*** Supplied passage ***

After his retirement, he became president of the First National Bank here (an ancestor of the Wells Fargo branch on Main Street). 

“Although he was more than ordinarily successful and acquired wealth, position and prominence, he always retained an interest in the common people, with whom he mingled freely and in whose welfare he was deeply interested, as he often showed in many practical ways, unknown to the general public,” his obituary said. 



Friday, April 06, 2018


Samuel Keeler: 
The Stern and Staunch Commuter
When he was 86 years old, Samuel Keeler was still commuting to his law office in New York City and was reputedly the oldest commuter on the New Haven line — both in age and length of endurance. He was still making the trip until a month before he died in 1932; he had started this daily journey back around 1870 and may have been among the first passengers on the Ridgefield to Branchville railroad spur that opened that year.
That’s more than 60 years of riding the rails to work in the era of the smoky, noisy steam locomotive. No wonder he looked so grumpy.
Although his business was in the city, “Lawyer Sam,” as he was called to distinguish him from grocer Sam (S.D.) Keeler, had a considerable influence on the town toward the end of the 19th Century and during the first third of the 20th.
“He was sharp, learned, without much humor, small of stature — but solid,” wrote longtime Ridgefield Press publisher Karl S. Nash in a 1971 profile of Keeler. Nash knew the man personally.

*** End of Supplied passage ***

Exercise 1: In the Ridgefield history text, what nickname set Samuel Keeler apart from grocer Sam Keeler?
Exercise 2: Quote the passage of the Ridgefield history text that starts with the words "That’s more than" and ends with "of the 20th.".

*** Recorded information ***

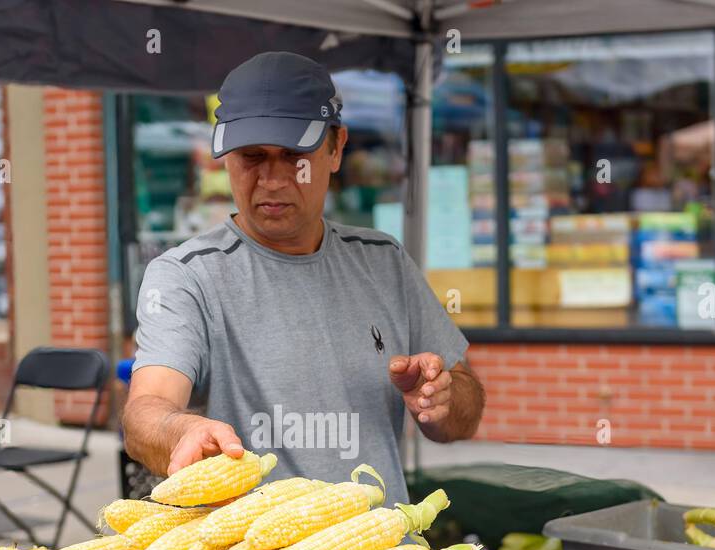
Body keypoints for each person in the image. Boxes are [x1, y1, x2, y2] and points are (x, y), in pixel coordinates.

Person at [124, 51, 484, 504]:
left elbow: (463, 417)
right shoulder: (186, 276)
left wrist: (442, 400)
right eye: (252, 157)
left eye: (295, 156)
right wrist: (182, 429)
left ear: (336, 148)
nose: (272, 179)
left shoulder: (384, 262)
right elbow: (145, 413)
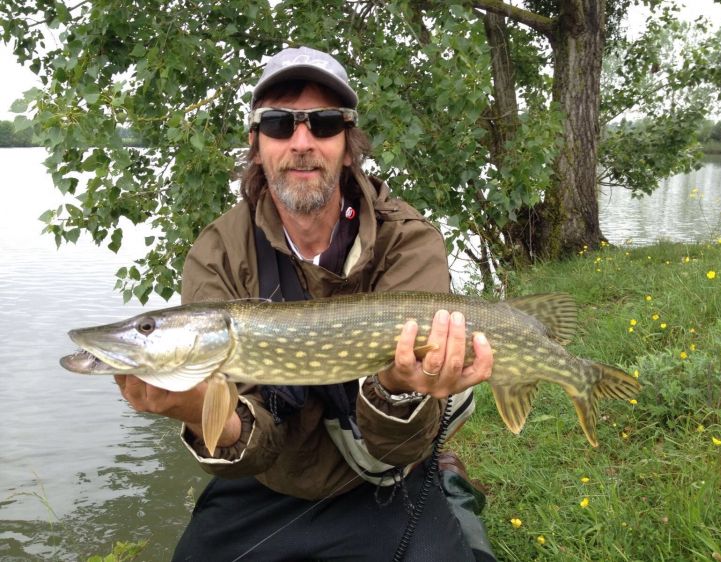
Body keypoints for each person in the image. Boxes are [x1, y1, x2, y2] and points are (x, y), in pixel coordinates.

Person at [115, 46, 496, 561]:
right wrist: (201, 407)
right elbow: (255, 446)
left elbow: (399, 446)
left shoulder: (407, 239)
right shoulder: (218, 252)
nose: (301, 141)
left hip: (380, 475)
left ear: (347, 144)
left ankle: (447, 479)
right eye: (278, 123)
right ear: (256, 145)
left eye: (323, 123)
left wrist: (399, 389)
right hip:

*** End of Recorded information ***

Answer area 1: "Lawyer Sam"

Answer area 2:
That’s more than 60 years of riding the rails to work in the era of the smoky, noisy steam locomotive. No wonder he looked so grumpy.
Although his business was in the city, “Lawyer Sam,” as he was called to distinguish him from grocer Sam (S.D.) Keeler, had a considerable influence on the town toward the end of the 19th Century and during the first third of the 20th.